May 18, 2024
In 2012, the Muslim Brotherhood ran a candidate in the post-Arab Spring presidential elections in Egypt [Amr Dalsh/Reuters]

As the oldest political revivalist group in the Islamic world—and one of the most polarizing—the Muslim Brotherhood has the disputed status throughout the region as being a political party or a terrorist organization. Founded in 1928 by Egyptian Islamic scholar Hassan al Banna, the group primarily seeks to reform political systems across the region by embracing political activism and electoral legitimacy with the institution of the Quran as the single reference point.

Throughout history, certain chapters of the organization have resorted to violence, leading countries including Bahrain, Egypt, Russia, and Saudi Arabia to label the group as a terrorist organization.

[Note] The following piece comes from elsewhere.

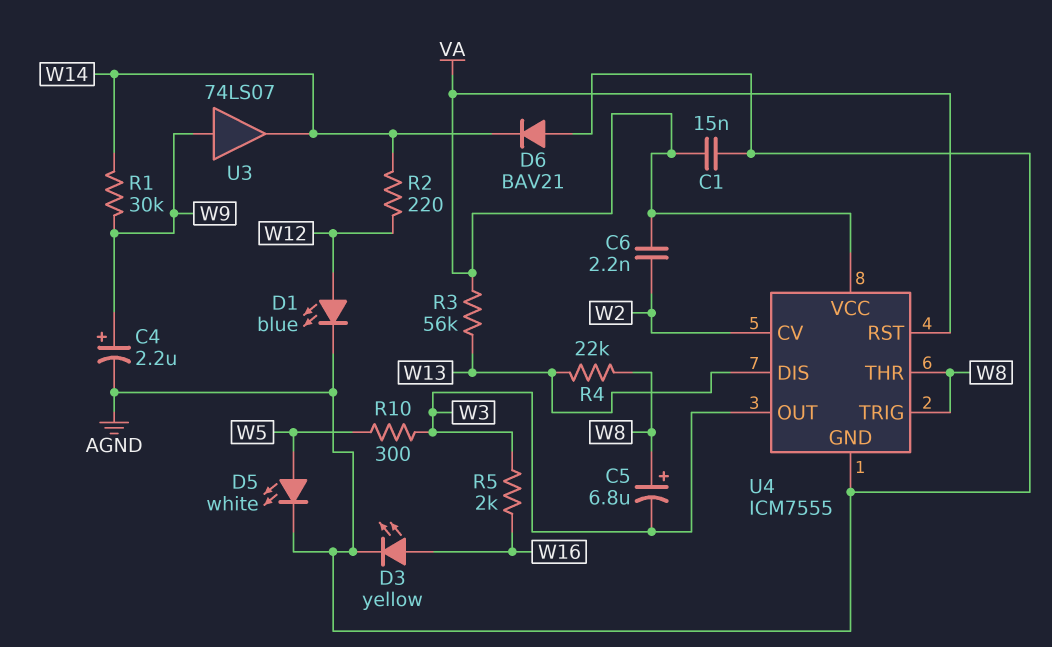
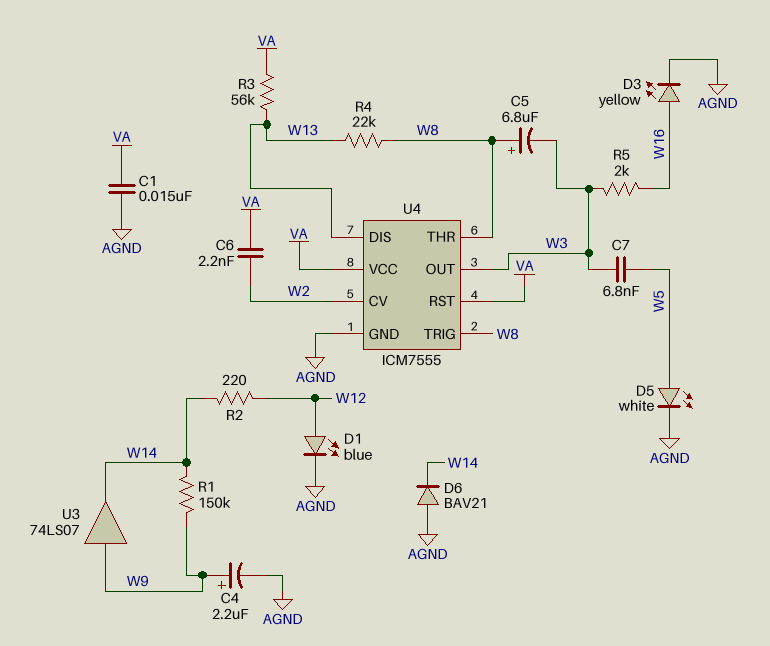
C7: none -> 6.8nF (W3, W5)
R1: 30k (W9, W14) -> 150k (W9, W14)
R10: 300 (W3, W5) -> none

There have been calls in the U.S. senate for the American government to do the same. In Egypt, the Brotherhood orchestrated numerous terror attacks against the government from the 1940s to the 1960s, and in Syria, the Brotherhood fought an insurgency against the Syrian government from the late 1970s to early 1980s. The Palestinian branch, represented by Hamas, frequently launches terrorist strikes against Israel. But, crucially, not all branches of the group are violent. And while thwarting radicalization in the Arab world is necessary, it’s a subject that requires a lot of nuance, especially when it comes to the Muslim Brotherhood.  

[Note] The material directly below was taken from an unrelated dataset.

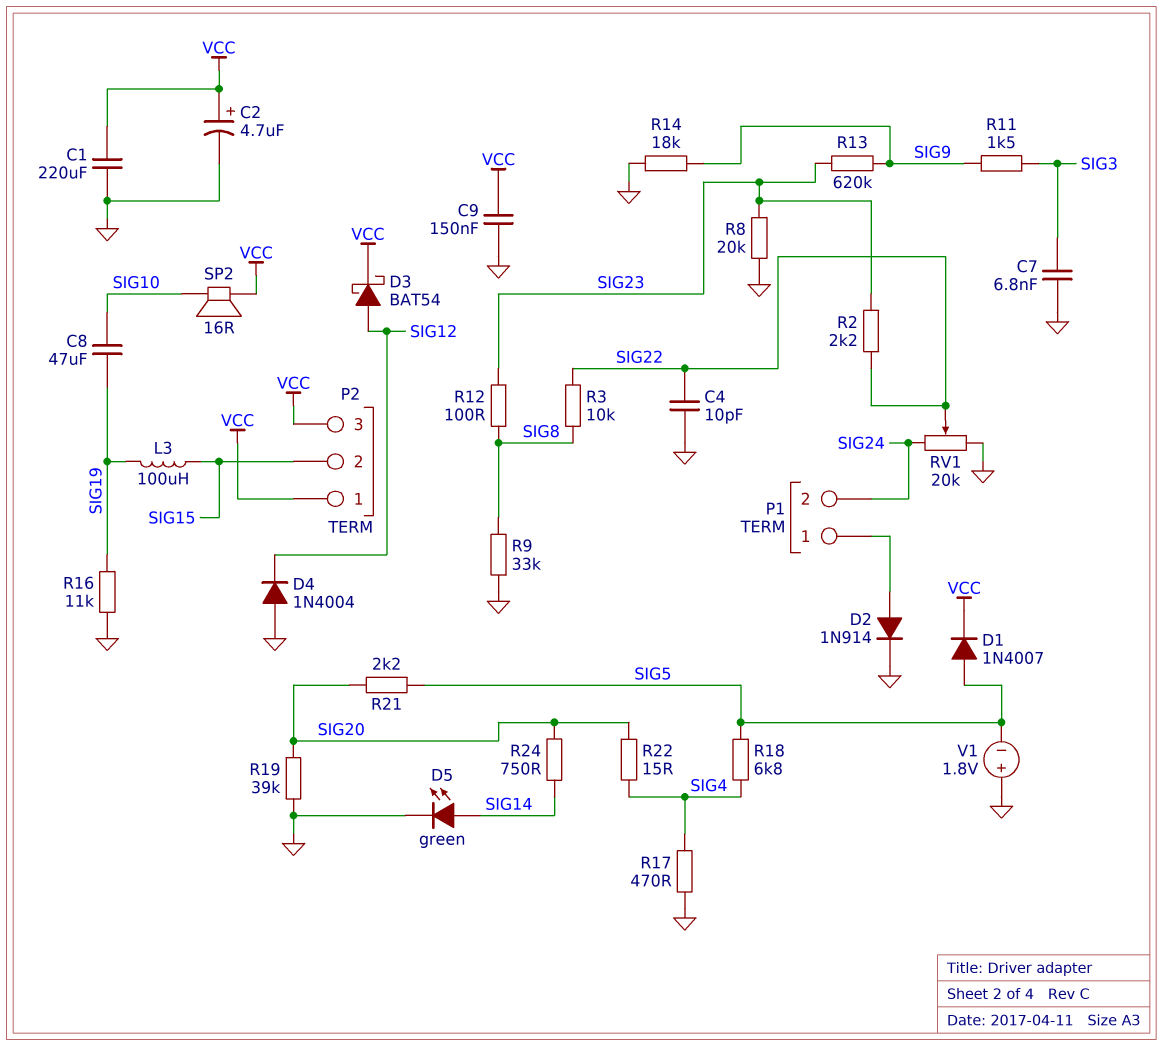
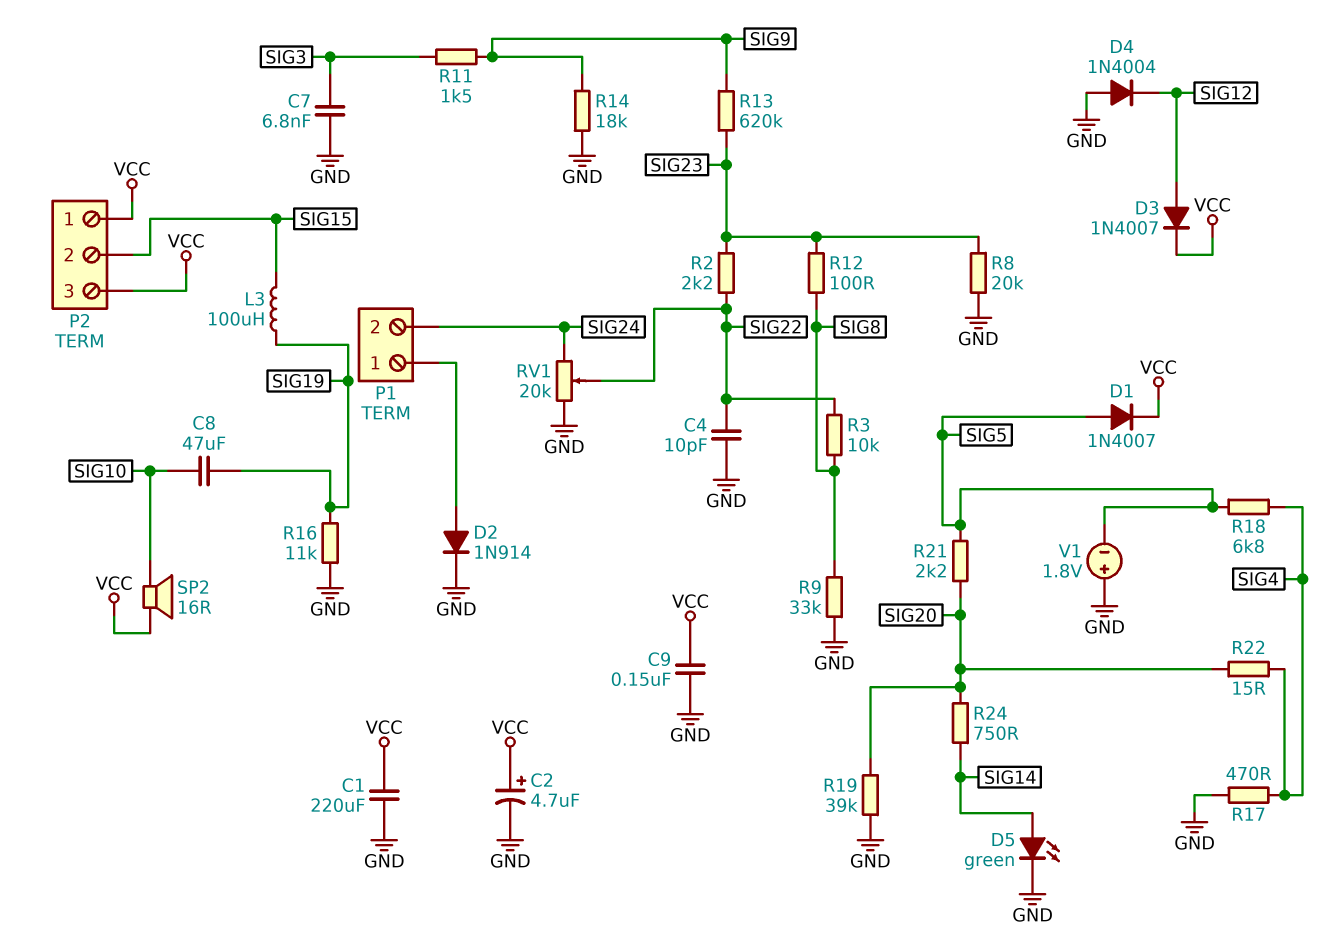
D3: schottky BAT54 (A SIG12, K VCC) -> diode 1N4007 (A SIG12, K VCC)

Egypt is currently undertaking Comprehensive Operation Sinai 2018 (COS 2018), a military counter-terrorist campaign to combat terrorism within the peninsula. According to an Egyptian military spokesperson, the first ten days of the campaign yielded substantial results, including the destruction of 158 targets through airstrikes, the deaths of 71 militants, and the arrest of over 1800 individuals wanted over criminal charges including support for the Islamic State. When it comes to international policy and counter terrorism operations like this one, the Muslim Brotherhood often gets lumped in with actual militant organizations with a stated terrorist agenda.

In Egypt, hundreds of Muslim Brotherhood members remain jailed in prisons with records of human rights abuses, such as Tora Prison, where there is essentially no distinction between or segregation of those convicted of serious terrorist charges and those with minor offenses. Last month, an Egyptian court sentenced 75 high-level members and affiliates of the organization to death as part of a mass trial of over 700 pro-Brotherhood people accused of being involved in the Rabaa massacre. The trial received widespread criticism from human rights groups including Amnesty International, which has called it a “grotesque parody of justice.”

Despite its history of sporadic militancy, the Brotherhood has at times acted as a resource to the communities it operates within, providing social services similar to that of an official government. For instance, in some Egyptian communities, the group has been providing a vast network of clinics, schools, and other social services to impoverished communities. Charities tied to the Muslim Brotherhood in Egypt, however, risk closure by the government. In September 2018, an Egyptian judicial committee froze assets of over a thousand charities, schools and hospitals linked to the group, which burdens neighborhoods dependent on these resources and services.

As evidenced above, the Muslim Brotherhood doesn’t operate with a single set of methods across the region and some international officials realize this. Former Secretary of State Rex Tillerson nodded to this idea during his testimony at the House Committee on Foreign Relations. Tillerson stated: “There are elements of the Muslim Brotherhood that have become parts of governments,” referring to those in Bahrain and Turkey. “Those elements…have done so by renouncing violence and terrorism,” he continued.” He was later quoted saying that by “designating the Brotherhood in its totality as a terrorist organization I think you can appreciate the complexities this enters into our relations with [governments in the region].”

Governments need to expand from focusing primarily on existing terrorism, and target terrorist incubators such as prisons, to address real concerns of militancy in the region. The notorious prison camps, such as Camp Bucca, set up during the Iraq War served as prime incubators of radicalization. “Bucca didn’t create the problem of anti-American sentiment, but it exacerbated the problem by localizing it and concentrating it,” journalist Michael Weiss told the New York Post.

But to truly prevent terrorism from the Brotherhood or any other group, the violent ideology has to be quelled before it takes root in the form of radicalization. To counter both radicalization and terrorism, states need to adopt a three-pronged approach: continue its military campaigns to root out terrorists, implement deradicalization programs in prisons, and allow for various Brotherhood sympathizers and officials engaging in civic activism and political processes to continue to do so – as opposed to broadly demonizing any and all sympathizers of the Brotherhood as enemies of the state. Should states seek to mitigate the radicalization of the Brotherhood, they should designate certain chapters of the group as terrorist organizations, rather than suppressing any and all of its members and sympathizers.

Ultimately, it must be made clear that simply relying on military strategies and mass imprisonment to counter terrorism is insufficient, as there remains a separate set of strategies waiting to be used to combat the radicalization that arises in the first place. Otherwise, states risk demonizing nonviolent groups and ideologies, inadvertently fueling the militancy it seeks to root out.